RispondiEliminaLa magnifica introduzione di Edda Conte accompagna nel miglior modo possibile alla lettura di questa lirica, che spicca stilisticamente per una forma pseudo - ermetica e per il gusto dell'assonanza, di rime scelte con cura e di un linguaggio di alta musicalità. Il contenuto è struggente. Due civiltà convivono sotto i tetti dei cieli delle varie città... e credo che definire 'civiltà' l'universo della mera futilità, del culto dell'inutile, dell'ossessione verso il materialismo, sia un eufemismo. Si tratta, forse, dell'umanità dicotomica, spaccata in due dall'avere, non dall'essere. Marco dei Ferrari parla nei suoi versi 'dei barboni', perchè il genitivo lo aiuta a introdurre le loro vite. E al di là di tutti i concetti elencati con maestria da Edda e da Maria Grazia, nella sua lirica si eleva altissimo il sentimento di pietas, inteso come coinvolgimento, commozione. Una pagina didattica ed emozionante. Grazie di cuore all'autore e alla sua relatrice.

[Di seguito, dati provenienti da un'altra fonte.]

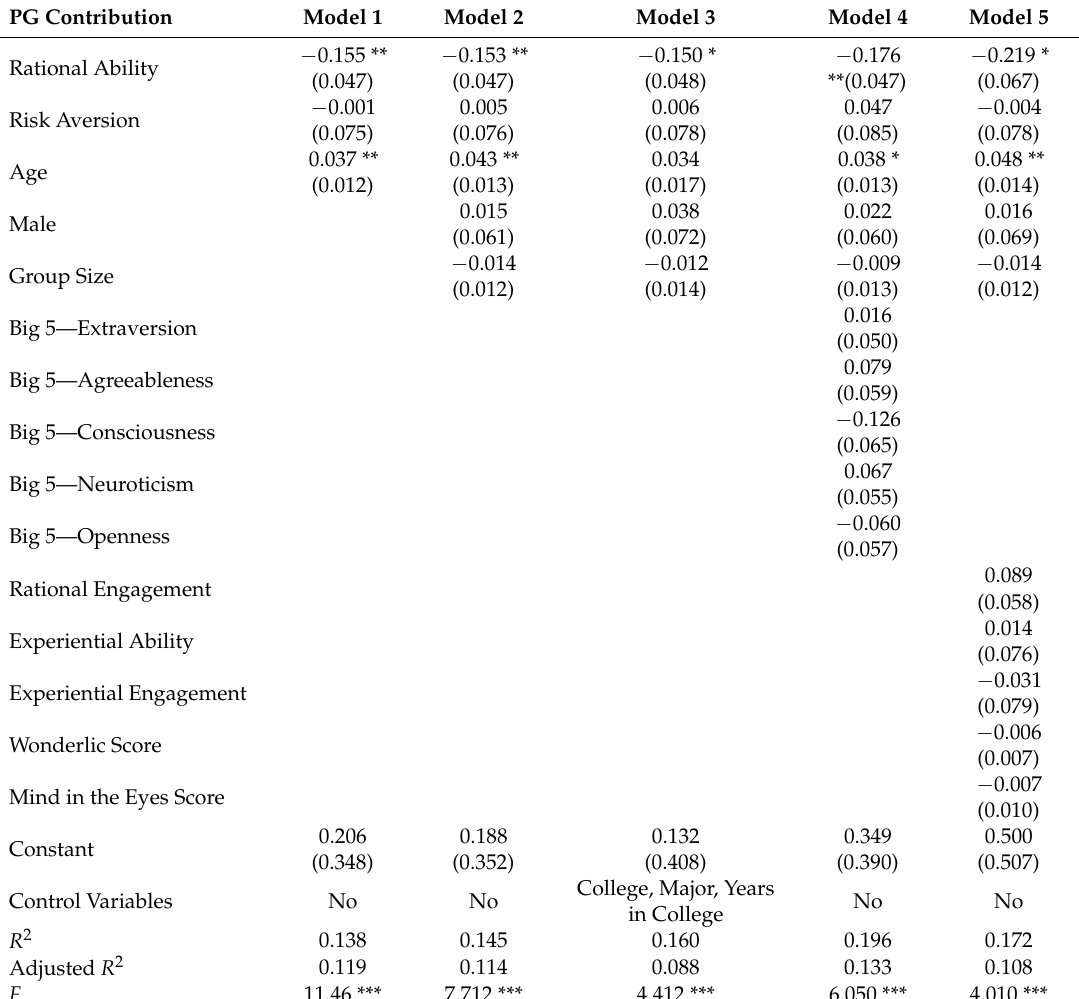
Table 3. Regression results: PG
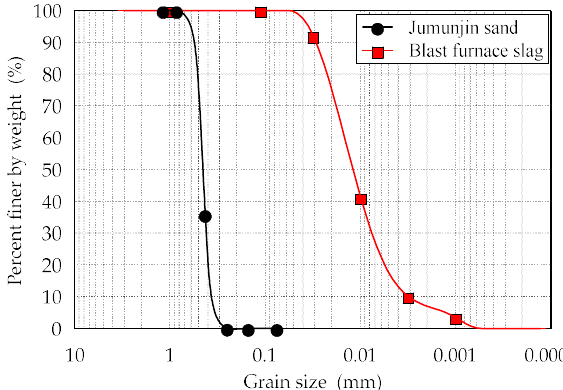
Figure 1. Grain size distribution curves of Jumunjin sand and blast furnace slag (BFS). Table 1. Physical properties of Jumunjin sand and BFS.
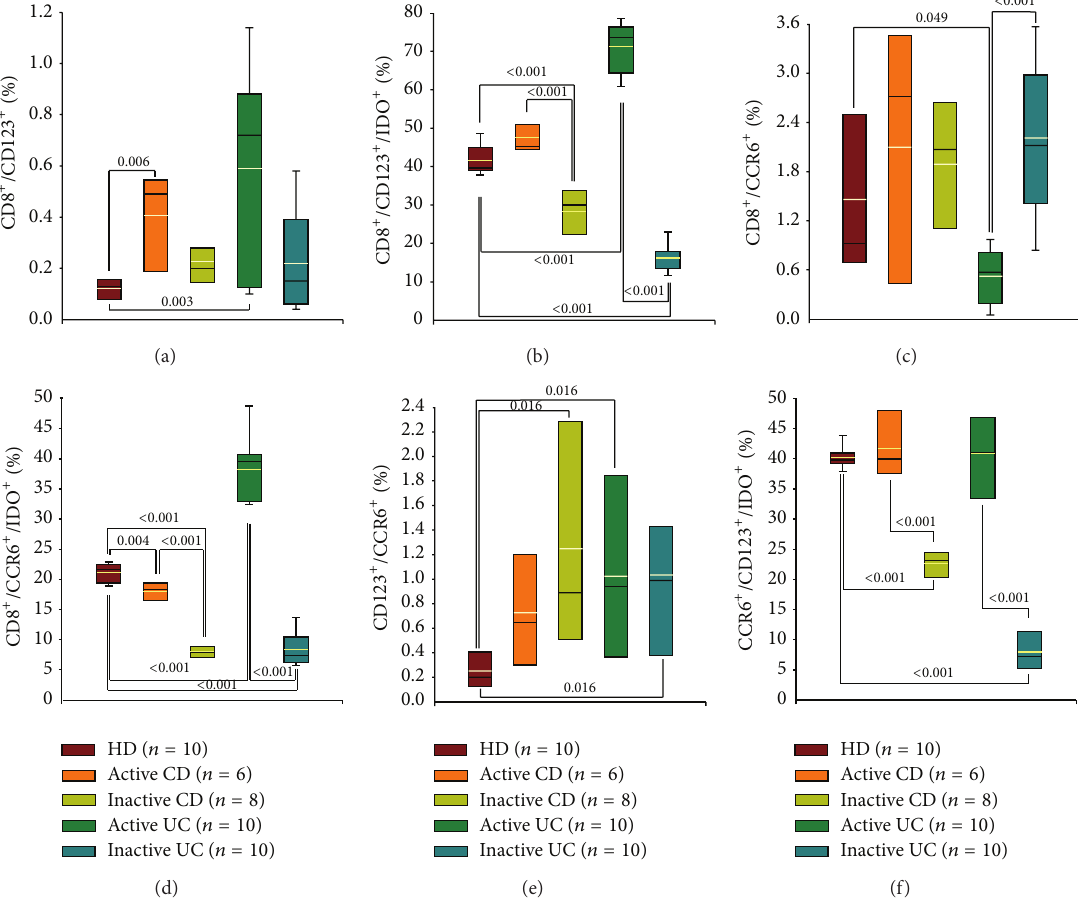
Figure 5: Percentage of IDO-expressing circulating cells in IBD (UC and CD) patients. Bar graphs show percentage of (a) CD123 + /CD8 𝛼 +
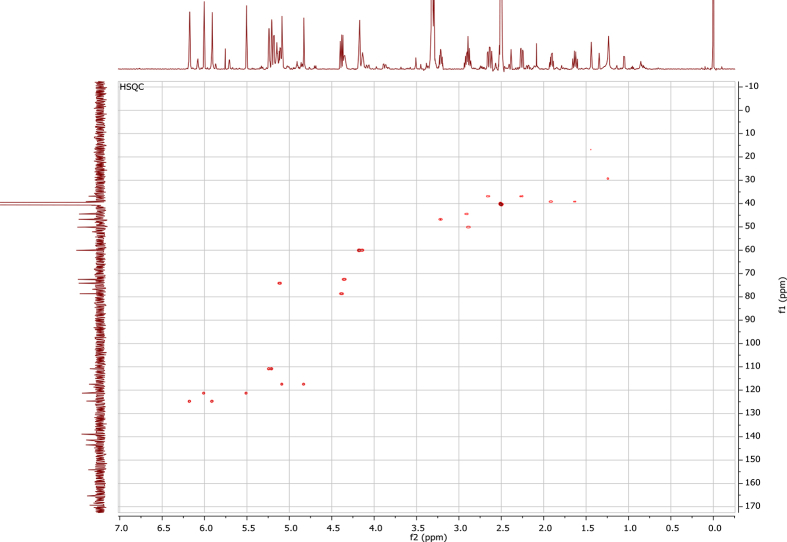
HSQC (DMSO-d6) spectrum of compound 12.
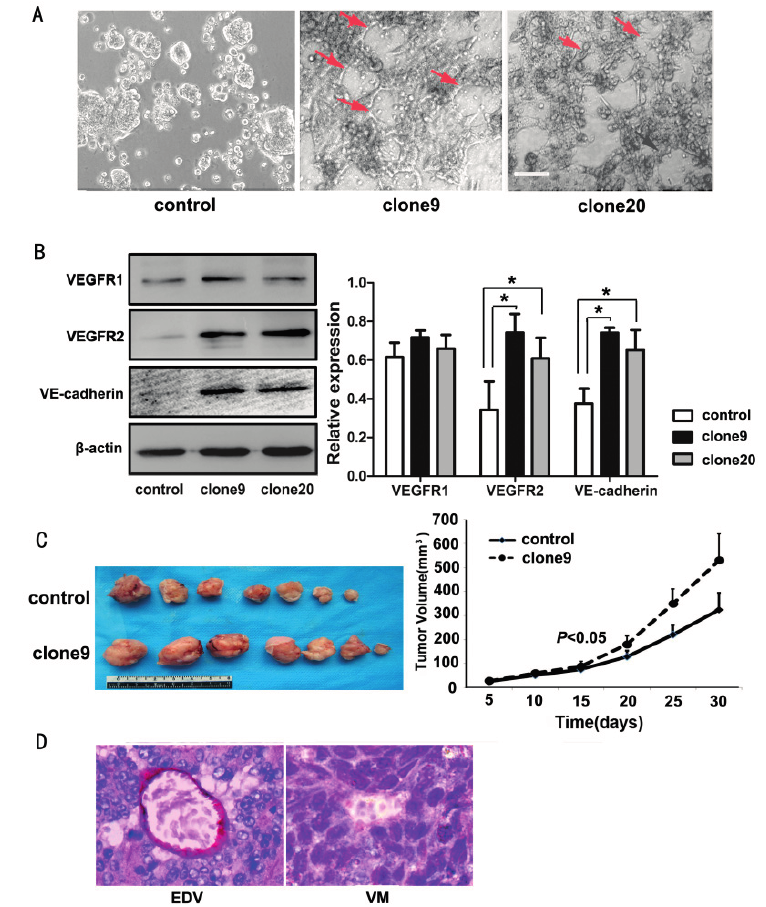
Figure 4. Wnt3a promoted the VM-forming ability in HT29 cells. ( A ) HT29 cells cannot form typical tube-like structures in the 3D culture, whereas Wnt3a-overexpressing clone9 and clone20 cells formed few tubular structures (red arrows). Scale bar: 100 μ m; ( B ) Upregulated Wnt3a expression in HT29 cells results in increased VEGFR2 and VE-cadherin expressions. No significant change in VEGFR1 expression was observed ( left ) ( * p < 0.05). Relative amount of protein expression of VEGFR1, VEGFR2, and VE-cadherin compared with β -actin ( right ); ( C ) Representative xenograft tumors of the control or Wnt3a-overexpressing HT29 cells (clone9) on the 30th day post injection ( left ). Tumor volumes are monitored over time ( right ); ( D ) VM structure and endothelial-dependent vessels in xenograft tumors (CD34/PAS double staining,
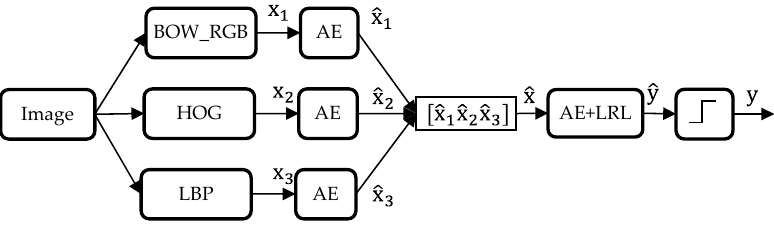
Figure 5. Diagram of the second fusion strategy (Fusion 2) based on a AE induced-level aggregation.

RispondiEliminaMaria Rizzi
È un bene che qualcuno ci ricordi che cosa si cela dietro la magnificenza delle nostre antiche città, dietro logge, bifore, archi, fregi, che ancora disegnano le vie e le piazze, memori di un glorioso passato. È un bene che poniamo attenzione all’umanità dolente che le popola: forse che questa ne imbarbarisce la bellezza? Ma non è piuttosto barbarie la condizione in cui versano gli uomini e le donne costretti a mendicare per vivere? E la bellezza allora è piuttosto lo sfondo su cui maggiormente risalta tale condizione, nel contrasto la rivela e ce ne rende partecipi. Su questo ci fa riflettere, da par suo, Marco dei Ferrari, estimatore e amante della bellezza, ma ugualmente sensibile all’ingiustizia sociale: umanissimo e attento osservatore della situazione attuale, esperto e conoscitore dei fasti del passato, sa creare felici sintesi, pregnanti sinergie, combinazioni sintattiche e fonosimboliche di sicura efficacia.
RispondiEliminaLe profonde interpretazioni che colgono l'essenza del mio indirizzo riflessivo mi invitano ad ulteriori approfondimenti delle tematiche che più mi stanno a cuore (tra cui il sociale nella sua globalità materiale e spirituale).
RispondiEliminaUn particolare grazie a Edda Conte per la sua incisiva introduzione particolarmente pregnante e ricca di contenuti. Un grazie alle altre commentatrici che hanno evidenziato valori inalienabili della persona umana e delle sue vicissitudini esistenziali.